Work on the first of 47 Class 156 ScotRail trains to be fitted with Control Emission Toilet (CET) equipment is due for completion tomorrow (Friday 16 October), with the unit scheduled to be moved back into circulation over the weekend.
The £382,000 package of works, funded by Transport Scotland, will see 9 units fitted with CET equipment before Christmas 2015 with the rest due to be reintroduced before December 2017, three years ahead of the previously anticipated programme.
Beyond December 2017 there will be no ScotRail franchise-leased rolling stock discharging toilet effluent on to the track. As part of this commitment any new or refurbished vehicles introduced to the ScotRail fleet will also have CET equipment fitted as standard.
Minister for Transport and Islands, Derek Mackay, said: "The discharge of effluent onto the tracks is unpleasant for both staff and passengers and from day one it has been a priority of mine to end this practice in Scotland.
"I am pleased that the Scottish Government has been able to work together with ScotRail to accelerate the initial timeframe for this, and we are investigating further measures to bring forward the completion date."
"This is a great example of ScotRail working with industry partners to deliver a project which benefit passengers and rail workers, and I am committed to ongoing discussions with the UK Government to also end this practice on cross-border operators."
Phil Verster, managing director of the ScotRail Alliance, said: "We're really pleased to be rolling out the first of our Class 156 fleet with toilet tanks.
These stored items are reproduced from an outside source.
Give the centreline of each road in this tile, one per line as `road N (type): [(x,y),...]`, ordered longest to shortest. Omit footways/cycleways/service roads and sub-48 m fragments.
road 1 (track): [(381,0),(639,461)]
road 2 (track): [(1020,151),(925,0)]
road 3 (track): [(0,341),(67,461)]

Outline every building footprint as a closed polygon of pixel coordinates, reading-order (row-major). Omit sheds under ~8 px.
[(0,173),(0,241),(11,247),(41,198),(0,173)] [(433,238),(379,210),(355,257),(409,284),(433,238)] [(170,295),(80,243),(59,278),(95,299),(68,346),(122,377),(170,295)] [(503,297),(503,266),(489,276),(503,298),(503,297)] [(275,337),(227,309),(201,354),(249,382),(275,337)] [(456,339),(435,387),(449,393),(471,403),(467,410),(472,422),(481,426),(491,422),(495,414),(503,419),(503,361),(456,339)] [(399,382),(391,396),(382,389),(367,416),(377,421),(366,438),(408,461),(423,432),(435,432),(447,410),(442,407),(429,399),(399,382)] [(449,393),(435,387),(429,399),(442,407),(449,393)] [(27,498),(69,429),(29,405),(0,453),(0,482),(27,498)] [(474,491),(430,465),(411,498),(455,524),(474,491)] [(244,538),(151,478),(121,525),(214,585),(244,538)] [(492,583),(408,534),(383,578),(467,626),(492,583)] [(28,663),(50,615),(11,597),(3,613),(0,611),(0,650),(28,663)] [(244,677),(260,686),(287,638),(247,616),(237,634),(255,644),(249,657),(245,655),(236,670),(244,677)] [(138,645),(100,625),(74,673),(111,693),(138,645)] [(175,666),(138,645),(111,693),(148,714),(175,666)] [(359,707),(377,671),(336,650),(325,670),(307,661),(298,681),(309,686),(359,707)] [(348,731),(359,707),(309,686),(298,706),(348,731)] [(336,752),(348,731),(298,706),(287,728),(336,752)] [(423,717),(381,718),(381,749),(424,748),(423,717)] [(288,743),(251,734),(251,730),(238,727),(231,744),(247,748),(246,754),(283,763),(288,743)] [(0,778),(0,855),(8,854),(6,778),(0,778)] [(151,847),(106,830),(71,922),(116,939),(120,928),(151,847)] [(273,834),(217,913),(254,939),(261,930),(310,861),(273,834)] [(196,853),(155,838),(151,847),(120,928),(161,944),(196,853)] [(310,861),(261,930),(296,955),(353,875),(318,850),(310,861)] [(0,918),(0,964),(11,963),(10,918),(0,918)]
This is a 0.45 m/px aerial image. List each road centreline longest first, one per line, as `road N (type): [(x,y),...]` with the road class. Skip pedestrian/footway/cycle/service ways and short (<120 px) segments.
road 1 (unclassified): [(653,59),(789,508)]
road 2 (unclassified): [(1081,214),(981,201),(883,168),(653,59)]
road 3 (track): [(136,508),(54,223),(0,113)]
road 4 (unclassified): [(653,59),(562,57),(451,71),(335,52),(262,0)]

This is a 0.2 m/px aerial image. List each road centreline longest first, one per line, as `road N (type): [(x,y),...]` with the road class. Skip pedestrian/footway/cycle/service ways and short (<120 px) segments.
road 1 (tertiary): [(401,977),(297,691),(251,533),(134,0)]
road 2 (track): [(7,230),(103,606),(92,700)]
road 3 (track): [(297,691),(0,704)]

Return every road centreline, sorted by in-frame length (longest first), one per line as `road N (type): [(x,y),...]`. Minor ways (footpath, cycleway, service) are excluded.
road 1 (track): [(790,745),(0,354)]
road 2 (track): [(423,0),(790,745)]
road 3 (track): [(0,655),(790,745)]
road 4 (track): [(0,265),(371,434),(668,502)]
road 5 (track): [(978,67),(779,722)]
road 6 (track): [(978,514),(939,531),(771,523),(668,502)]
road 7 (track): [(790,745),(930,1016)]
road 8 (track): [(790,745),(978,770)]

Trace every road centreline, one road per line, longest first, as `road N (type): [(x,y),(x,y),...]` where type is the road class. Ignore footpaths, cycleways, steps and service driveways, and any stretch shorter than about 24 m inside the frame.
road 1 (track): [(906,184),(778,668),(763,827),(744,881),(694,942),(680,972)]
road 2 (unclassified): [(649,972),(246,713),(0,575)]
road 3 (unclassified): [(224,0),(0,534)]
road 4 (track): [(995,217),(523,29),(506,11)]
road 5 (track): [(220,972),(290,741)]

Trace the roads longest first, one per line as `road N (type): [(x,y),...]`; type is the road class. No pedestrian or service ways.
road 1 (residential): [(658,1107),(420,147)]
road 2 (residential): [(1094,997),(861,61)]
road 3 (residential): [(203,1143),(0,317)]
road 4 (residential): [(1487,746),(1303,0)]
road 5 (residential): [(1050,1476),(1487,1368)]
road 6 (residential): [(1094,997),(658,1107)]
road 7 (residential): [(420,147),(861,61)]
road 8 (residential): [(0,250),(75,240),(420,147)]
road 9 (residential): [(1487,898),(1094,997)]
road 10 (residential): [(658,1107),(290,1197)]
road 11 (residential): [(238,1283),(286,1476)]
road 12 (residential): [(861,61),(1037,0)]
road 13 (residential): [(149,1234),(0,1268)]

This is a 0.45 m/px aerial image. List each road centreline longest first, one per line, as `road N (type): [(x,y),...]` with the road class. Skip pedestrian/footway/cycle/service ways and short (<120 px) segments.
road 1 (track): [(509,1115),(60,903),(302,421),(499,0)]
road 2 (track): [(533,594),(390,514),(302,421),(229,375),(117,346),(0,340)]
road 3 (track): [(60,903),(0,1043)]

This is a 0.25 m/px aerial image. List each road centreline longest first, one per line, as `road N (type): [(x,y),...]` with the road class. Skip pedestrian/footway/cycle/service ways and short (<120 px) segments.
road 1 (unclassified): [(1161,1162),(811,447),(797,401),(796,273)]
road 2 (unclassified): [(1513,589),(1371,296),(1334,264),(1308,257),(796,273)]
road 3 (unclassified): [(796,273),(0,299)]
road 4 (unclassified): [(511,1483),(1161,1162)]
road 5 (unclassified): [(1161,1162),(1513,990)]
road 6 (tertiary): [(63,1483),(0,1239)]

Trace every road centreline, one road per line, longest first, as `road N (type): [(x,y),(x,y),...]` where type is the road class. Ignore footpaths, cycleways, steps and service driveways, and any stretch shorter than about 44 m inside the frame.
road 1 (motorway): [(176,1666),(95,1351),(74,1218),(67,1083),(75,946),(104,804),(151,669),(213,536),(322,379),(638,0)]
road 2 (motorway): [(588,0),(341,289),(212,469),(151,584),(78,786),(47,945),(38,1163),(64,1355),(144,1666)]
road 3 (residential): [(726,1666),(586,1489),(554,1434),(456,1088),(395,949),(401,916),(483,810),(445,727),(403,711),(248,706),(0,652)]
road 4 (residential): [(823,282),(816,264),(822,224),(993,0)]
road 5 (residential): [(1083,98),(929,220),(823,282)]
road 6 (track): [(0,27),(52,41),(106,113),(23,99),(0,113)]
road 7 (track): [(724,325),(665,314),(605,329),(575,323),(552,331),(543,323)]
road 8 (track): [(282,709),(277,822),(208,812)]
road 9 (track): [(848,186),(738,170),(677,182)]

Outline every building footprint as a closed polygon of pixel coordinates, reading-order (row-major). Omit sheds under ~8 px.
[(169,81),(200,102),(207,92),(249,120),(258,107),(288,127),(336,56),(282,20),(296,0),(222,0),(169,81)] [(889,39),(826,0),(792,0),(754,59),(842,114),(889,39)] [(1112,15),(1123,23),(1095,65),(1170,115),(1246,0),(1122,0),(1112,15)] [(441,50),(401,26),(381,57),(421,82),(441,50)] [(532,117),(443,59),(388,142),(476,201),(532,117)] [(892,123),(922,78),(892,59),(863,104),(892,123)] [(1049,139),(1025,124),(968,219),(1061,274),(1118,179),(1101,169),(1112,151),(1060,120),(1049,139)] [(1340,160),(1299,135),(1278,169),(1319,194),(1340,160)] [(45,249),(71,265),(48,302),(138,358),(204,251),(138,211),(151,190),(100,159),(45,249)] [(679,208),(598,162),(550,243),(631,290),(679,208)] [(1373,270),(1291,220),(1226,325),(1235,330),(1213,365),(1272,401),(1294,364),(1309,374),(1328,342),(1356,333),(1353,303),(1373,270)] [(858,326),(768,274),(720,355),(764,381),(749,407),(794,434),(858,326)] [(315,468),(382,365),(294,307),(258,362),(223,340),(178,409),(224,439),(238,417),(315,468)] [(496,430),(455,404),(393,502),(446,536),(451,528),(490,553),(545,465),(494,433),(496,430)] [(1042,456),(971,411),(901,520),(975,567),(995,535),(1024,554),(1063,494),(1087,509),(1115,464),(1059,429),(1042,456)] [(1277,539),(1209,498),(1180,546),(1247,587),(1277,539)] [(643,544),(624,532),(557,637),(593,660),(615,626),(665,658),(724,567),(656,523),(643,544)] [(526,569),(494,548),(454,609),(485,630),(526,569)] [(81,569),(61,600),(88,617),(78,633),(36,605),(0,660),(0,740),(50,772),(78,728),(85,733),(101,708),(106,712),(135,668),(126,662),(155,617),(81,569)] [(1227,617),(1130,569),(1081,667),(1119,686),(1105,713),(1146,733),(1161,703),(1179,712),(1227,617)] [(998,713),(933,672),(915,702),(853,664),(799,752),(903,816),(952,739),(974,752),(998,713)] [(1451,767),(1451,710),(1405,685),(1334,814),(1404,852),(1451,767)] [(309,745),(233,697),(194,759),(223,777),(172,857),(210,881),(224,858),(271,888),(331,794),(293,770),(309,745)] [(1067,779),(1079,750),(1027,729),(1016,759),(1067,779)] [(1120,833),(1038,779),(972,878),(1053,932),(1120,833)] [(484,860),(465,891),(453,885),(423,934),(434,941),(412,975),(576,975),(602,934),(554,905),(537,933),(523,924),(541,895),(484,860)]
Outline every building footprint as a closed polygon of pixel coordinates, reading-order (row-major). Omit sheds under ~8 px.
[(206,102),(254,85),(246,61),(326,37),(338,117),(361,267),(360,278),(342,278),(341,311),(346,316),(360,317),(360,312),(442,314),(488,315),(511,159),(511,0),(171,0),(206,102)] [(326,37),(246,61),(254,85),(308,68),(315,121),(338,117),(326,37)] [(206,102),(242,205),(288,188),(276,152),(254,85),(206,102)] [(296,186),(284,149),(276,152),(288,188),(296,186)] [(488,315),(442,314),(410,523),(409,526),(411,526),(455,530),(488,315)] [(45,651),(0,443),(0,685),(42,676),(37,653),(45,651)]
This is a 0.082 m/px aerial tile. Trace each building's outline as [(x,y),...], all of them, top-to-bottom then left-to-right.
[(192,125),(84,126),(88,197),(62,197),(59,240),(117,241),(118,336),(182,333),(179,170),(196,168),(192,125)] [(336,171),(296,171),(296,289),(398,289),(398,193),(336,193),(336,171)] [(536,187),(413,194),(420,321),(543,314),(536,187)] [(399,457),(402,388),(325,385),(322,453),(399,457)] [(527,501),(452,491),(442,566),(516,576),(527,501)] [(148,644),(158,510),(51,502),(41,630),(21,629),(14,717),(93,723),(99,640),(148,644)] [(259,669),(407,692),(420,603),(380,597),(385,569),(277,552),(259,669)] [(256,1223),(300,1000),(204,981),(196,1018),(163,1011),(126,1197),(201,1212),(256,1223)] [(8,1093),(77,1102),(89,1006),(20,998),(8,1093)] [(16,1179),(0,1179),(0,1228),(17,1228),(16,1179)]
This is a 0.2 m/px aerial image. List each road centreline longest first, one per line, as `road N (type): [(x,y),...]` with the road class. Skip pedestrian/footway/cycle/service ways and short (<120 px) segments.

"From December 2017, ScotRail trains will no longer discharge effluent onto the tracks. This is a major improvement for Scotland's railways and, by bringing the completion date forward, we are creating a much more pleasant environment for our employees and customers."
Installation of CET equipment means that the effluent is held within a hygienic tank on the train until it is emptied at an appropriate location, usually at depots or stations. This move puts Scotland ahead of rail networks around the rest of the UK where the practice still continues.
Work on the c156 units is being carried out at the Knorr Bremse Rail Services plant in Springburn.